Lines of data
--- start ---

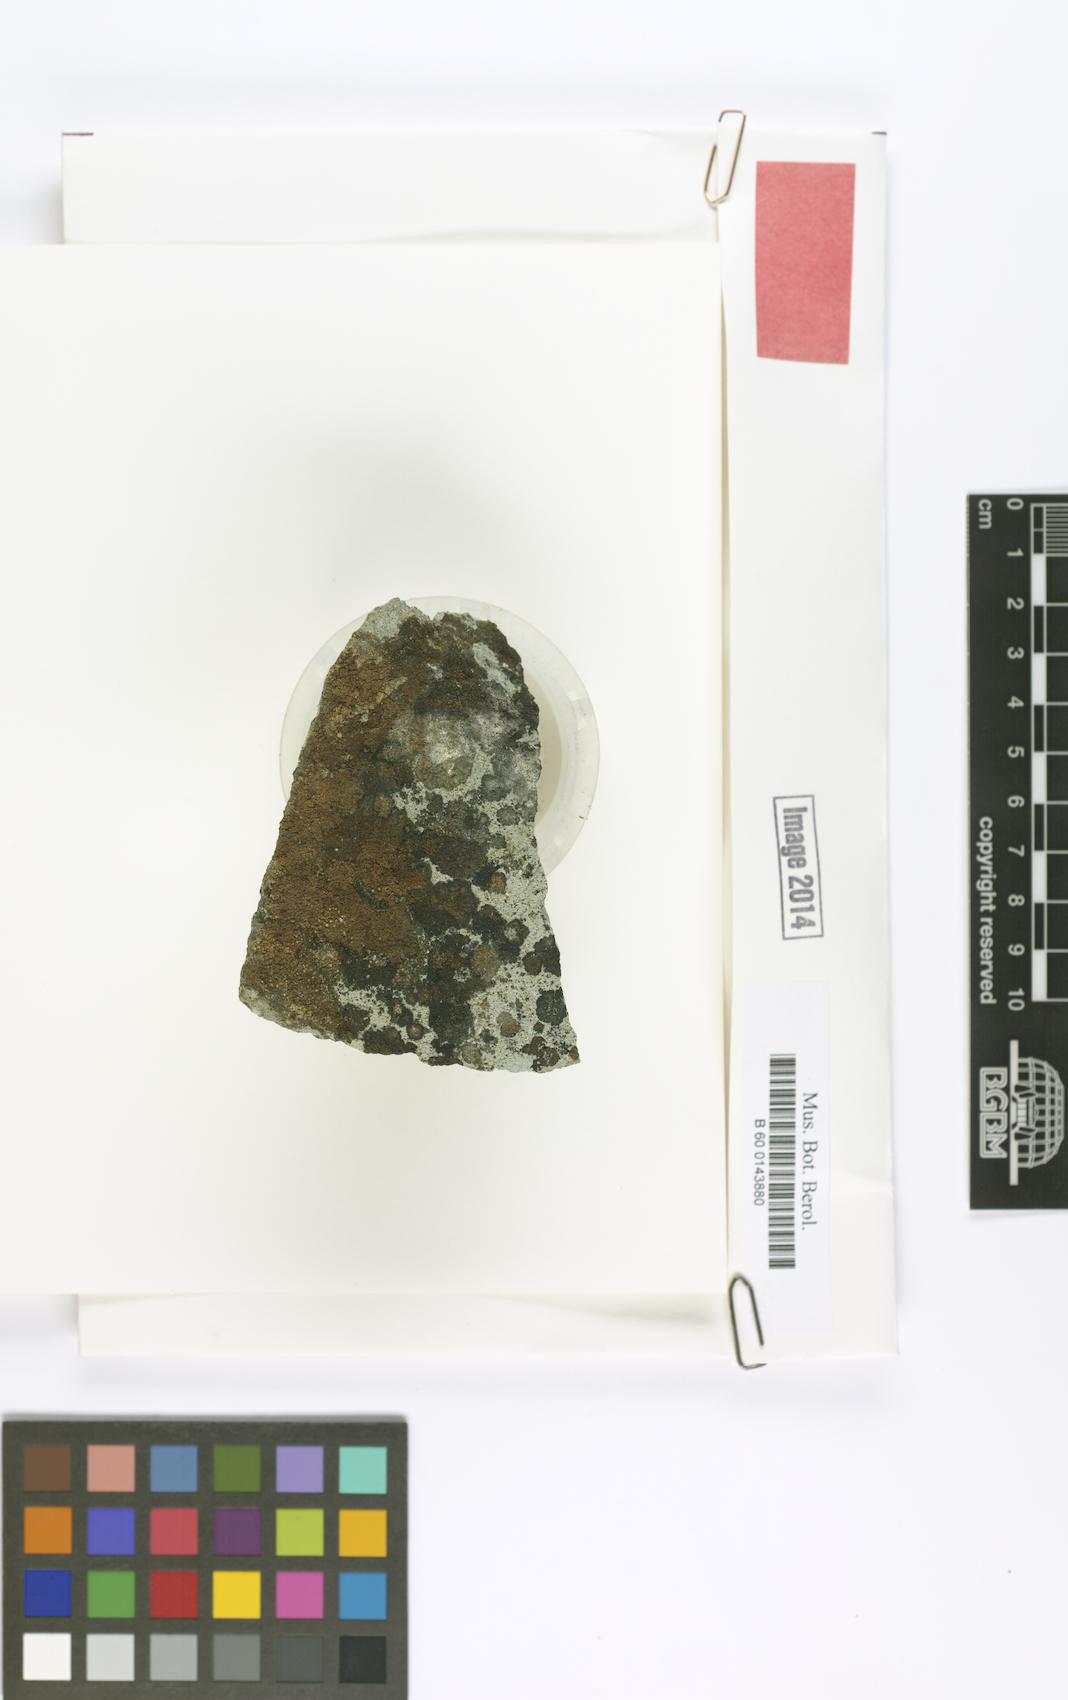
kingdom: Fungi
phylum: Ascomycota
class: Lecanoromycetes
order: Peltigerales
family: Placynthiaceae
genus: Placynthiopsis
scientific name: Placynthiopsis
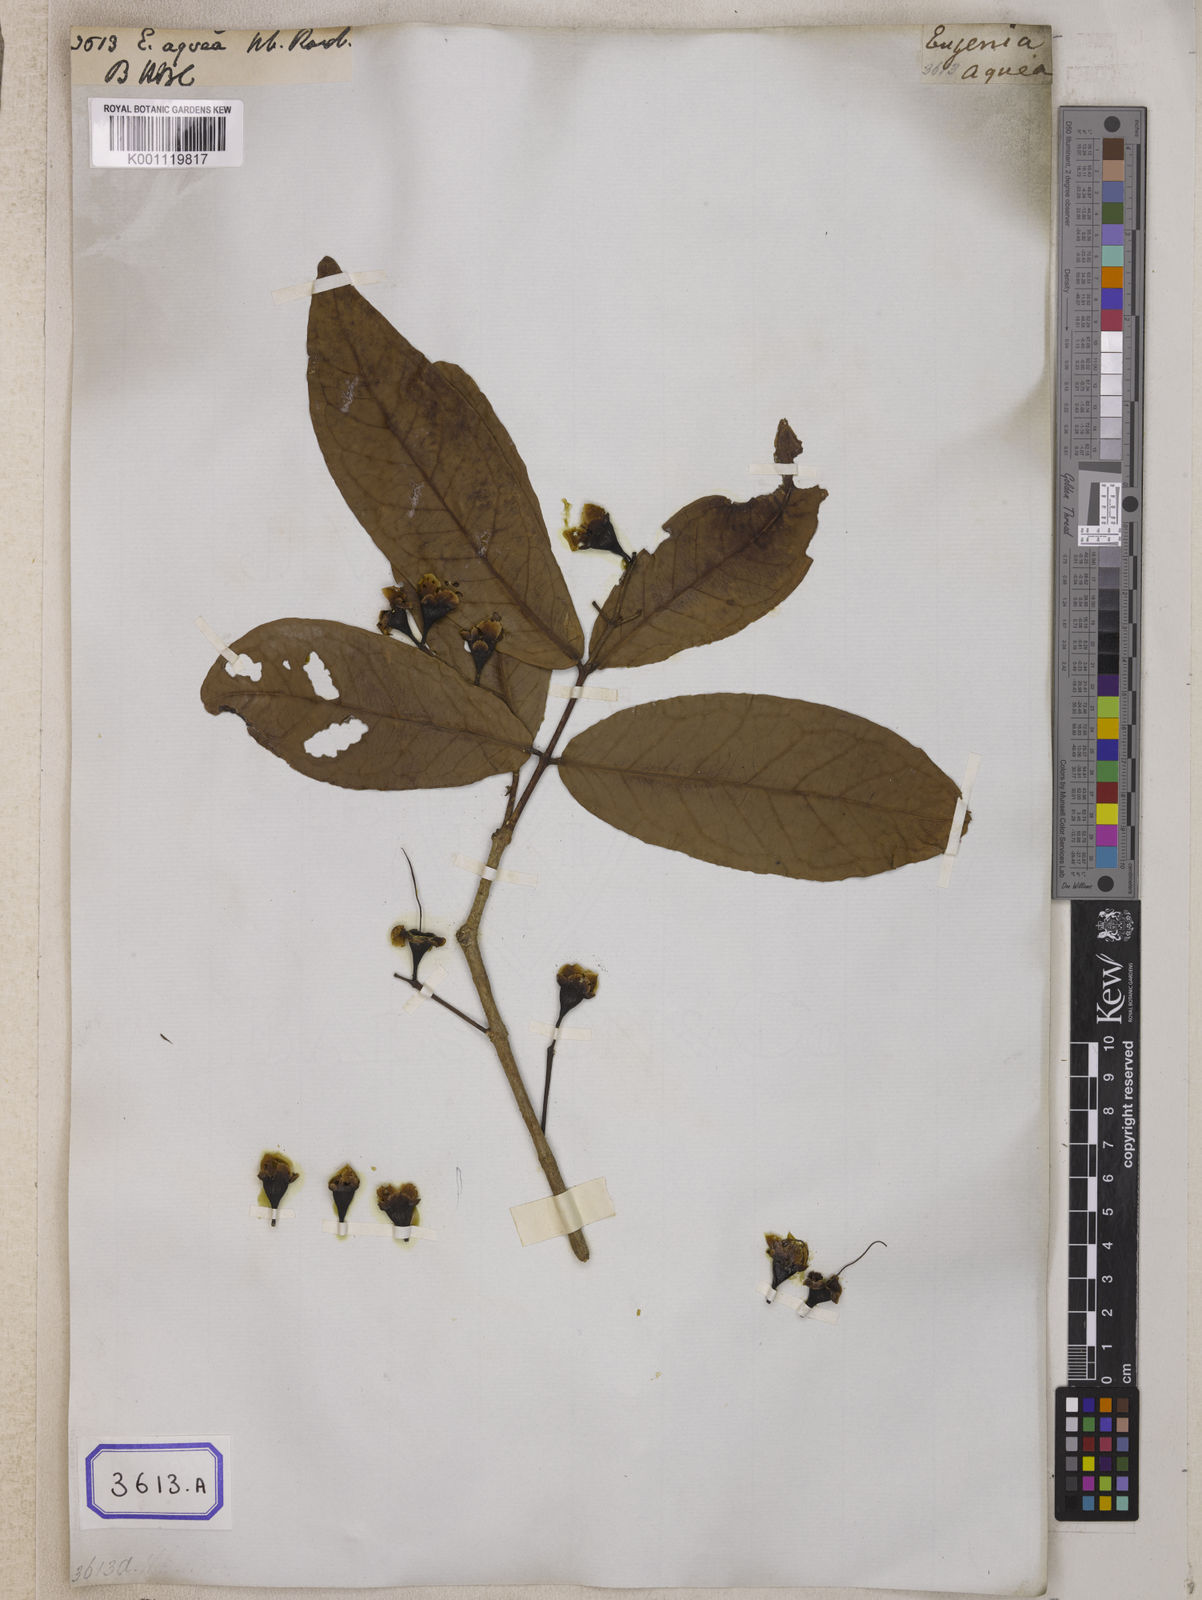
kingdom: Plantae
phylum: Tracheophyta
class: Magnoliopsida
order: Myrtales
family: Myrtaceae
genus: Syzygium
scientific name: Syzygium aqueum
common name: Water-apple
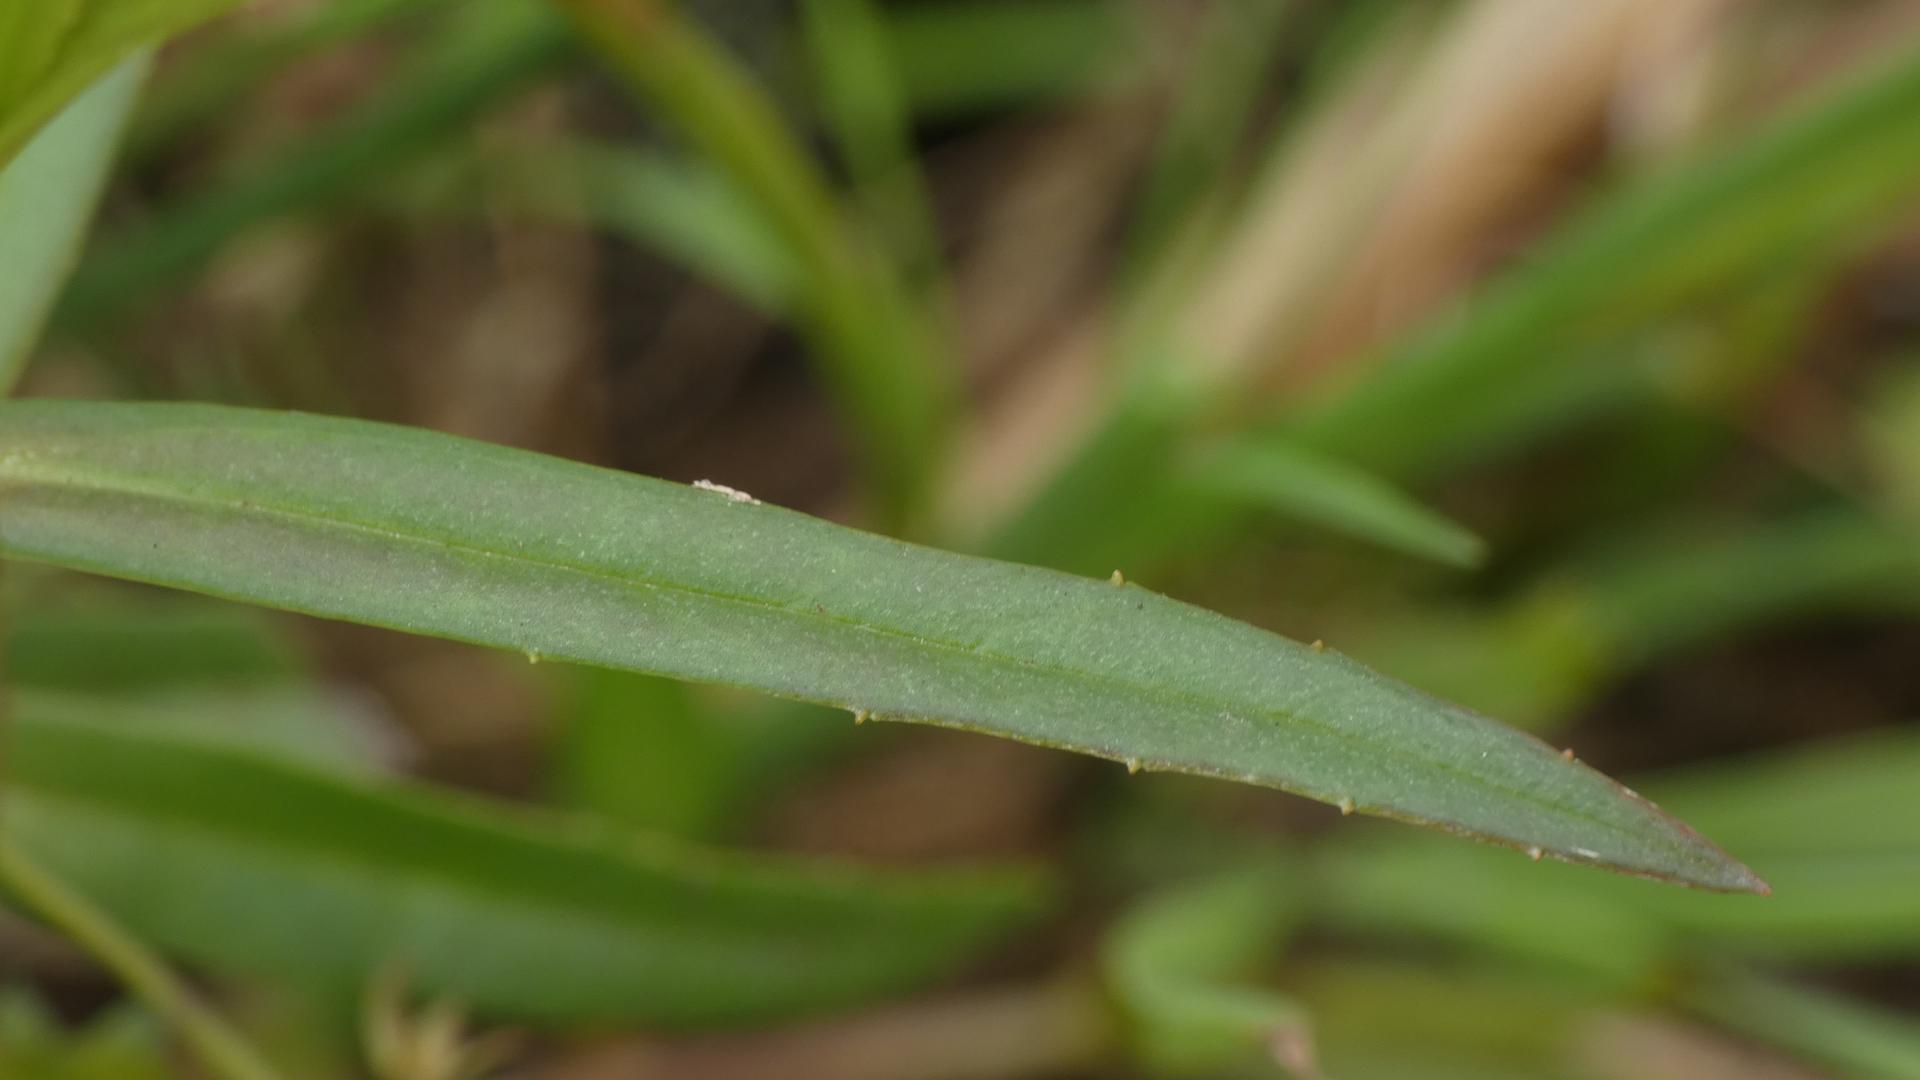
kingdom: Plantae
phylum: Tracheophyta
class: Magnoliopsida
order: Lamiales
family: Plantaginaceae
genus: Veronica
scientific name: Veronica scutellata
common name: Smalbladet ærenpris
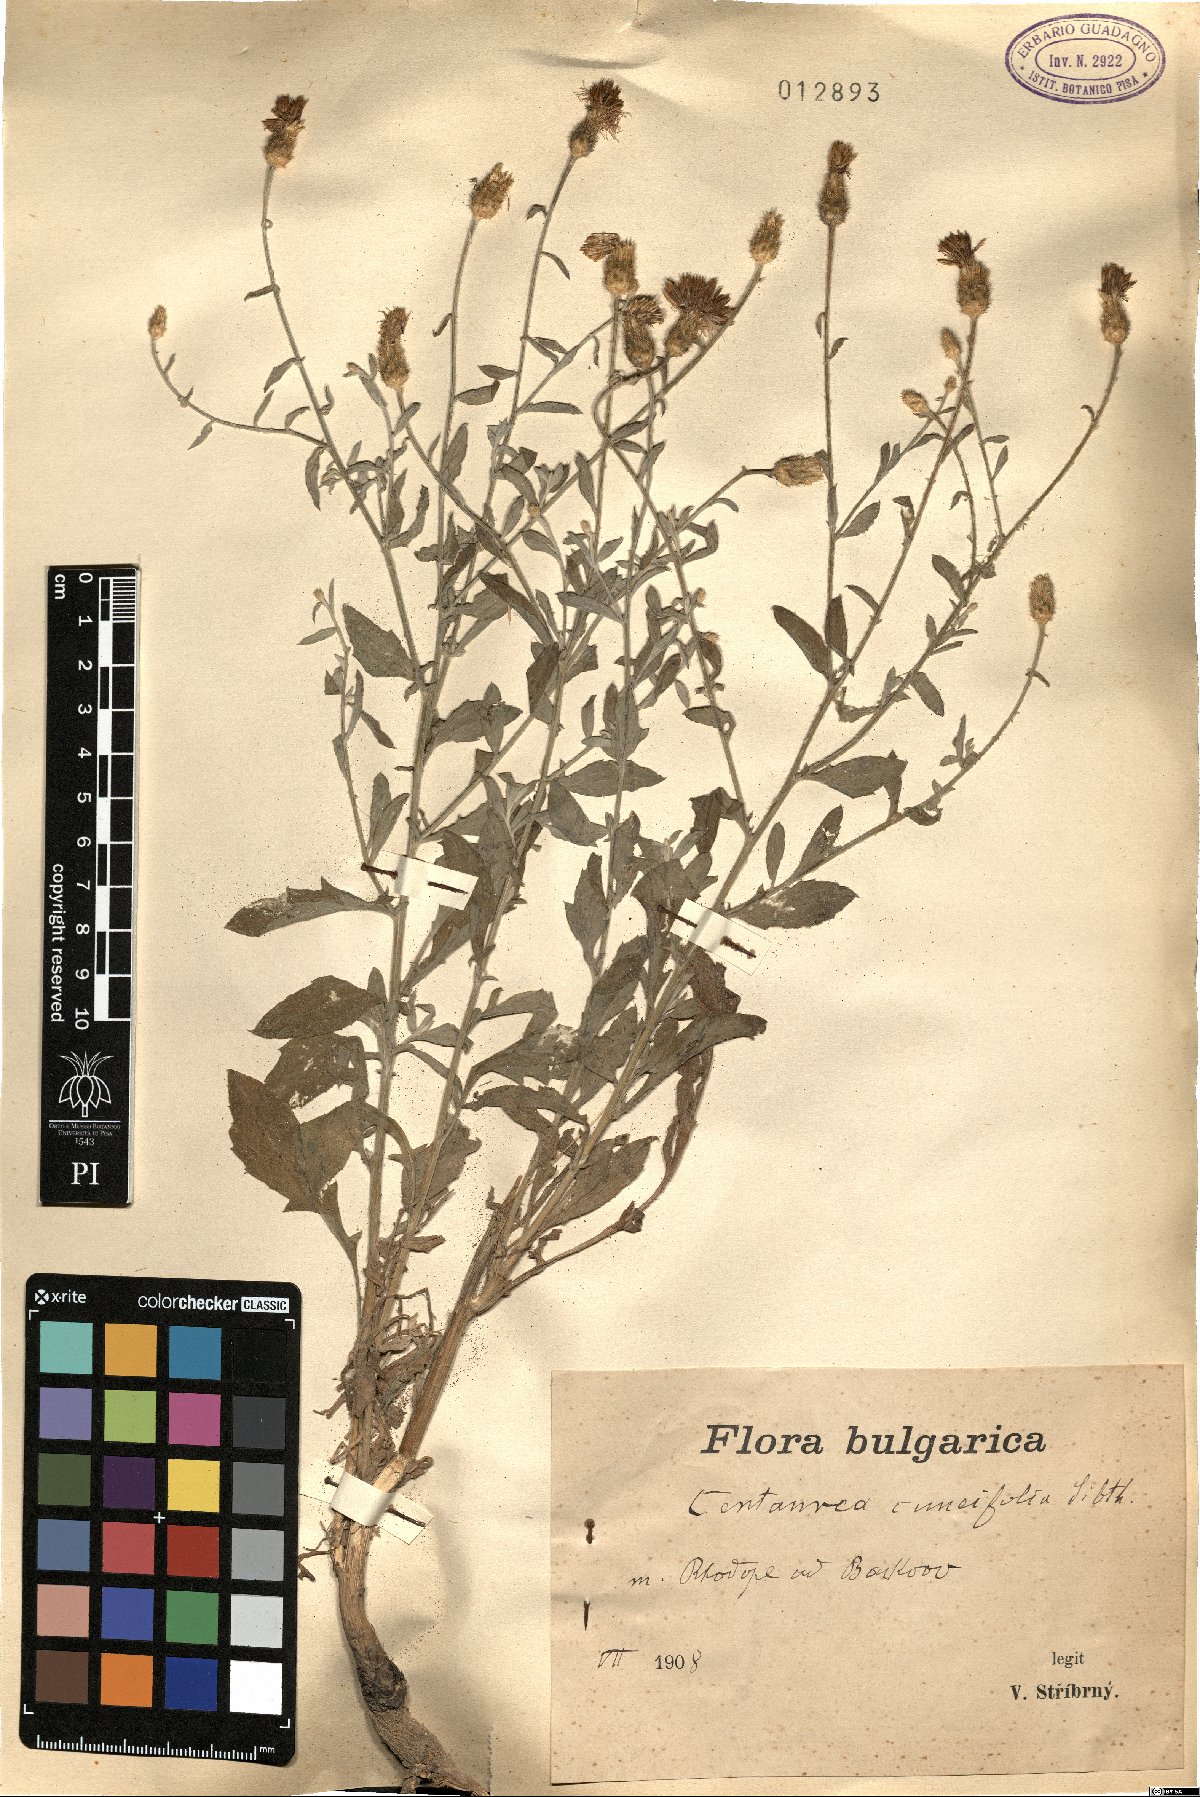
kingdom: Plantae
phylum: Tracheophyta
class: Magnoliopsida
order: Asterales
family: Asteraceae
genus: Centaurea
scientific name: Centaurea cuneifolia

--- end ---

--- Goal of the exercise ---
Turn the entries into a numbered list with no blank lines, starting at the line that has "scientific name: Placynthiopsis" and running through the last line of the entries. Leave the pictures out.

--- Answer below ---
1. scientific name: Placynthiopsis
2. kingdom: Plantae
3. phylum: Tracheophyta
4. class: Magnoliopsida
5. order: Myrtales
6. family: Myrtaceae
7. genus: Syzygium
8. scientific name: Syzygium aqueum
9. common name: Water-apple
10. kingdom: Plantae
11. phylum: Tracheophyta
12. class: Magnoliopsida
13. order: Lamiales
14. family: Plantaginaceae
15. genus: Veronica
16. scientific name: Veronica scutellata
17. common name: Smalbladet ærenpris
18. kingdom: Plantae
19. phylum: Tracheophyta
20. class: Magnoliopsida
21. order: Asterales
22. family: Asteraceae
23. genus: Centaurea
24. scientific name: Centaurea cuneifolia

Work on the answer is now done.